You may be familiar with pine nuts–the teardrop-shaped, delicious little nut that is often used in making pesto and in cooking of other dishes. Pine nuts (also called pignoli) are the edible seeds of pine trees. Seeds and nuts are one and the same. Seeds are the inner, usually edible part of a hard, inedible nut casing.
As for why pine nuts are one of the more expensive nuts on the market, the answer lies in the time required to grow the nuts and the effort to harvest the seeds from their protective encasement.
Types of Pine Trees That Produce Pine Nuts
Approximately 20 species of pine trees produce pine seeds that are large enough to harvest. The most commonly harvested seeds come from four particular pine tree varieties: the Mexican pinon (Pinus cembroides), the Colorado pinion (P. edulis), the Italian stone pine (P. pinea), and the Chinese nut pine (P. koraiensis).
Time- and Labor-Intensive Harvest
It takes anywhere from 15 to 25 years for the trees to begin producing the seeds and up to triple that time for them to reach top production. The majority of the North American harvest comes from wild, uncultivated trees. For the most part, the seeds are harvested by hand, a contributing factor to their expensive price tag.
The pine seeds are found in the pine cones and take about 18 months to mature. Since the pine nuts are ready to harvest 10 days or so before the cone begins to open, they are very difficult to remove. To speed up and ease the process, the cones are placed in a burlap bag and left in the sun to dry for 20 days. Next, the cones are smashed, releasing the seeds, which are then separated from the cone by hand—a very time-consuming and patient-testing task. But wait—there’s more.
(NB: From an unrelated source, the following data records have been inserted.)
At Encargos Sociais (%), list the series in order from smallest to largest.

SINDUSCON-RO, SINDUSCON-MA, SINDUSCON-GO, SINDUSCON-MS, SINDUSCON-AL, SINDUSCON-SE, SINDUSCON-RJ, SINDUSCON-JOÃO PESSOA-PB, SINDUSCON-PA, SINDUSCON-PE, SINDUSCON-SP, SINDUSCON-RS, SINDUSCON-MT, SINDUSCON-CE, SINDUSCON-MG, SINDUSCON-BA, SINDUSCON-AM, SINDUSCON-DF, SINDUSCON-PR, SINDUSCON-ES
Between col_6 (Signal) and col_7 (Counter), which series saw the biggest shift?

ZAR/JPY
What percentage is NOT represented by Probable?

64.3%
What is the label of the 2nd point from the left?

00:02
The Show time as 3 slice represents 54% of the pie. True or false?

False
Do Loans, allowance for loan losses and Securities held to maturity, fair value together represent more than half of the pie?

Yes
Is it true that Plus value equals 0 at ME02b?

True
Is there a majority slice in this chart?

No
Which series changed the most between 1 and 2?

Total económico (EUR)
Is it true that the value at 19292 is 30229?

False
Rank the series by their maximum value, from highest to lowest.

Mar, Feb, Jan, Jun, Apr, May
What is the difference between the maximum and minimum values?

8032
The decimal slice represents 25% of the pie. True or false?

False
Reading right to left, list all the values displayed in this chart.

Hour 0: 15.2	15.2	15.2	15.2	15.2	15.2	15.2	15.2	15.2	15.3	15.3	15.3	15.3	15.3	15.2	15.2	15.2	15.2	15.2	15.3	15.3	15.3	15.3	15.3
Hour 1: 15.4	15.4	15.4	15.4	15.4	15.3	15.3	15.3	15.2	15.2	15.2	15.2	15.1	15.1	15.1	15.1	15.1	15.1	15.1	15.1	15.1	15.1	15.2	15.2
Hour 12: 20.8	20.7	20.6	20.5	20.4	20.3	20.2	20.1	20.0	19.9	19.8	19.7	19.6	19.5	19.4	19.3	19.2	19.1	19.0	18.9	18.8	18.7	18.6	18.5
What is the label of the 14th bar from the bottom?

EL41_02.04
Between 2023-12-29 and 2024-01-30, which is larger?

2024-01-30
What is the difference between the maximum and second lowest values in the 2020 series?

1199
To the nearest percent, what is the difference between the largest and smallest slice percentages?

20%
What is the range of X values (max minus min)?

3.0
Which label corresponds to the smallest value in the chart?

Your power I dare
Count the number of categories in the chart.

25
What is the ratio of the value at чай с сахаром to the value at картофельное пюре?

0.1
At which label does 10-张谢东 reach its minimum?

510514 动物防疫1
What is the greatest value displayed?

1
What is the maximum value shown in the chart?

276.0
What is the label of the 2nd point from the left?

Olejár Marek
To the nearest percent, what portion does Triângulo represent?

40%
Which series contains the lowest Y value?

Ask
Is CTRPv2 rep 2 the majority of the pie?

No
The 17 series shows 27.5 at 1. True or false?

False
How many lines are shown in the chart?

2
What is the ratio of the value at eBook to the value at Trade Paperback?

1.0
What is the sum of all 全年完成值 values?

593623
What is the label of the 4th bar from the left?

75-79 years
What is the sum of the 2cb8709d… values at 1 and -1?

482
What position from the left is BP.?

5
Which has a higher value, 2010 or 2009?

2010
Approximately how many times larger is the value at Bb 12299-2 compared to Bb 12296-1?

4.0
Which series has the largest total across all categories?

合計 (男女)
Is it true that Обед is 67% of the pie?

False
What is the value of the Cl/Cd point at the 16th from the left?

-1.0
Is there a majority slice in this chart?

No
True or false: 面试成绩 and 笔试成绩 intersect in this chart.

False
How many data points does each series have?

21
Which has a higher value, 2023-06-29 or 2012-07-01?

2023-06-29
The pine cone is not the only covering for the seed; each pine nut has a second shell which must be removed before eating. Some of these shells are thin and easy to take off whereas others are thicker and more challenging. All of the above factors contribute to the understandably high price of the pine nut.
Appearance and Use
Pine nuts are small, elongated ivory-colored seeds measuring about 1/2 inch long. When raw, the seeds have a soft texture and a sweet, buttery flavor. They are often lightly toasted to bring out the flavor and to add a little crunch.
Pine nuts are eaten by many cultures around the world and are known by many names. In the U.S., the most popular use is in pesto or as a crunchy salad topper, and they are also good for use in desserts and for adding a twist to hummus.
Pine Nut Mouth and Allergies
As delicate and delicious as pine nuts are, they can have negative effects when eaten. Called “pine nut mouth” or “pine nut syndrome,” this condition means that simply eating pine nuts causes the other food you consume to have a metallic, bitter taste. Fortunately, this only lasts a few days and is believed to be caused by specific species of pine trees mainly found in China. And although pine nut allergies are real, they are a lot less common than other nut allergies.